Spotfire Fans Flames with $3 Million Financing –

CAMBRIDGE, Mass. – Christopher Ahlberg’s 3-year-old company Spotfire Inc. straddles two worlds.

At heart, Spotfire is a software company whose product helps users visually sift through mounds of data. But the company operates in the world of life sciences, the result of a marketing decision to target pharmaceutical companies.

Dr. Ahlberg is quick to note that Spotfire has secured as its clients 23 of the 25 largest pharmaceutical companies in the United States, including Merck & Co., Pfizer Inc., Johnson & Johnson, DuPont Pharmaceuticals Co. and Upjohn Co., but it is easier to mention those who do not appear on Spotfire’s list: Roche and Schering-Plough. Biotechnology enterprises such as Amgen Inc., Incyte Pharmaceuticals Inc. and Millenium Pharmaceuticals Inc. also are customers.

Presently, most Spotfire users work in research – as medicinal chemists or molecular biologists, for example – but Spotfire’s software could be used more widely by a pharmaceutical company, including by non-research departments such as marketing, to share and manage information.

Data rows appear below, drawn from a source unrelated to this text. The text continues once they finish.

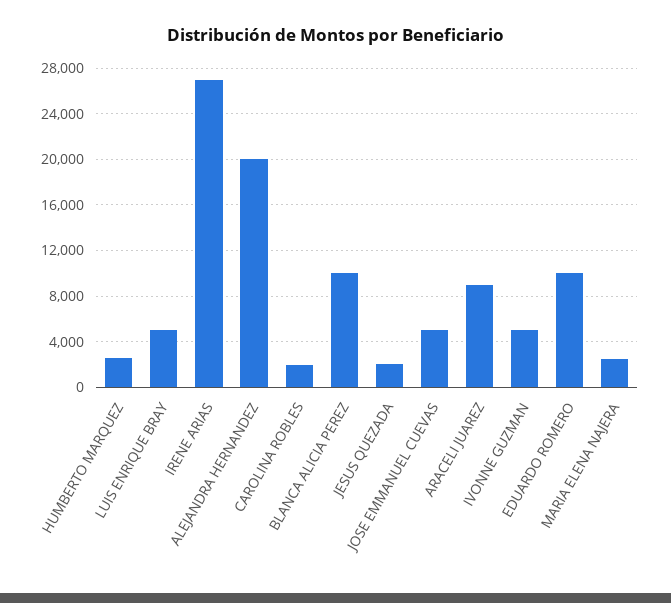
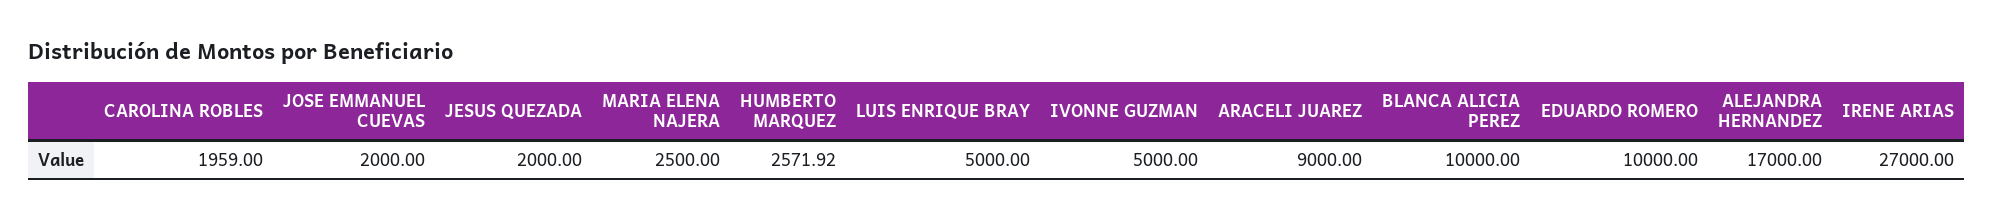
  {
    "HUMBERTO MARQUEZ": 2571.92,
    "LUIS ENRIQUE BRAY": 5000,
    "IRENE ARIAS": 27000,
-   "ALEJANDRA HERNANDEZ": 20000,
+   "ALEJANDRA HERNANDEZ": 17000,
    "CAROLINA ROBLES": 1959,
    "BLANCA ALICIA PEREZ": 10000,
    "JESUS QUEZADA": 2000,
-   "JOSE EMMANUEL CUEVAS": 5000,
+   "JOSE EMMANUEL CUEVAS": 2000,
    "ARACELI JUAREZ": 9000,
    "IVONNE GUZMAN": 5000,
    "EDUARDO ROMERO": 10000,
    "MARIA ELENA NAJERA": 2500
  }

Spotfire raised a $6 million second round of venture financing in April from return investors Atlas Venture, Sweden’s InnovationsKapital and newcomer Sprout Group. The money will be used to improve Spotfire’s products, develop a professional-services organization and expand into new markets: specialty chemicals and manufacturing facilities.

The company raised a $3 million round of financing in September 1997.

Familiar Deal for Atlas

Spotfire was something of a typical deal for backer Atlas, said Jean-Francois Formela, because the firm frequently backs early-stage companies with innovative technology but no chosen application. Atlas is Spotfire’s biggest shareholder, investing $2.4 million in the company’s first round and $1.2 million in this latest financing. Mr. Formela noted that the second round was valued at more than twice the post-money valuation of the first financing.

Atlas introduced the deal to Sprout, whose General Partner Philippe Chambon will take a board seat on the company, joining Atlas’ Philippe Claude. In the last two years, Sprout has made a series of IT life science investments to take advantage of medical device and pharma companies’ need for better data management, Dr. Chambon explained. Other companies operating in that niche that have received Sprout backing include Sapient Health Network, Skila and Phase Forward.

Spotfire, formed in April 1996 in Sweden, moved most of its operations to the U.S. about a year ago to target the American market. The company’s management team also thought it would be easier to recruit an experienced software sales force in the U.S. Twenty-five software developers remain in Sweden, and two sales representatives cover Europe.

Targeting Pharma

Initially, Spotfire’s founders planned to take a horizontal sales strategy by offering its products to a wide range of markets. But marketing efforts soon shifted to a vertical approach once the young company received support from scientists who were connected with the pharmaceutical industry.

Dr. Ahlberg said the reasons for targeting pharmaceuticals were many: First, pharmaceutical companies already spend a lot of money on instruments and databases and are expected to appreciate Spotfire’s goal to help make better use of those purchases. In addition, Spotfire had found top industry scientists who were willing to work with the company. The pharmaceutical industry also is geographically concentrated, thereby simplifying sales efforts. For example, in the U.S. the pharmaceutical hub is based in New Jersey, with smaller concentrations around San Francisco and Boston. Finally, scientists often discuss their projects with colleagues, which has the potential to create a buzz about Spotfire.

Moving Toward IPO

The company started generating revenue and was profitable in the first quarter of this year, but Dr. Ahlberg does not expect sustained profitability until 2000. He looks forward to a public offering – not an acquisition – in about two to three years. “This is not an Internet play,” or a biotech company, he said, referring to Internet and biotech companies tendency to go public while still unprofitable. Dr. Ahlberg said Spotfire needed sustained profitability to have a successful IPO.

Sprout’s Dr. Chambon is open to either an acquisition or an IPO as an exit for Spotfire.

Dr. Ahlberg cites two competitors in the field: SGI’s MindSet and Oxford Molecular’s DIVA. But the CEO views neither as a threat: “We think we kill anything that is even close to competition.”

From a sales perspective, Spotfire’s key challenge is to get research and development shops to work the company’s software into the research budgets.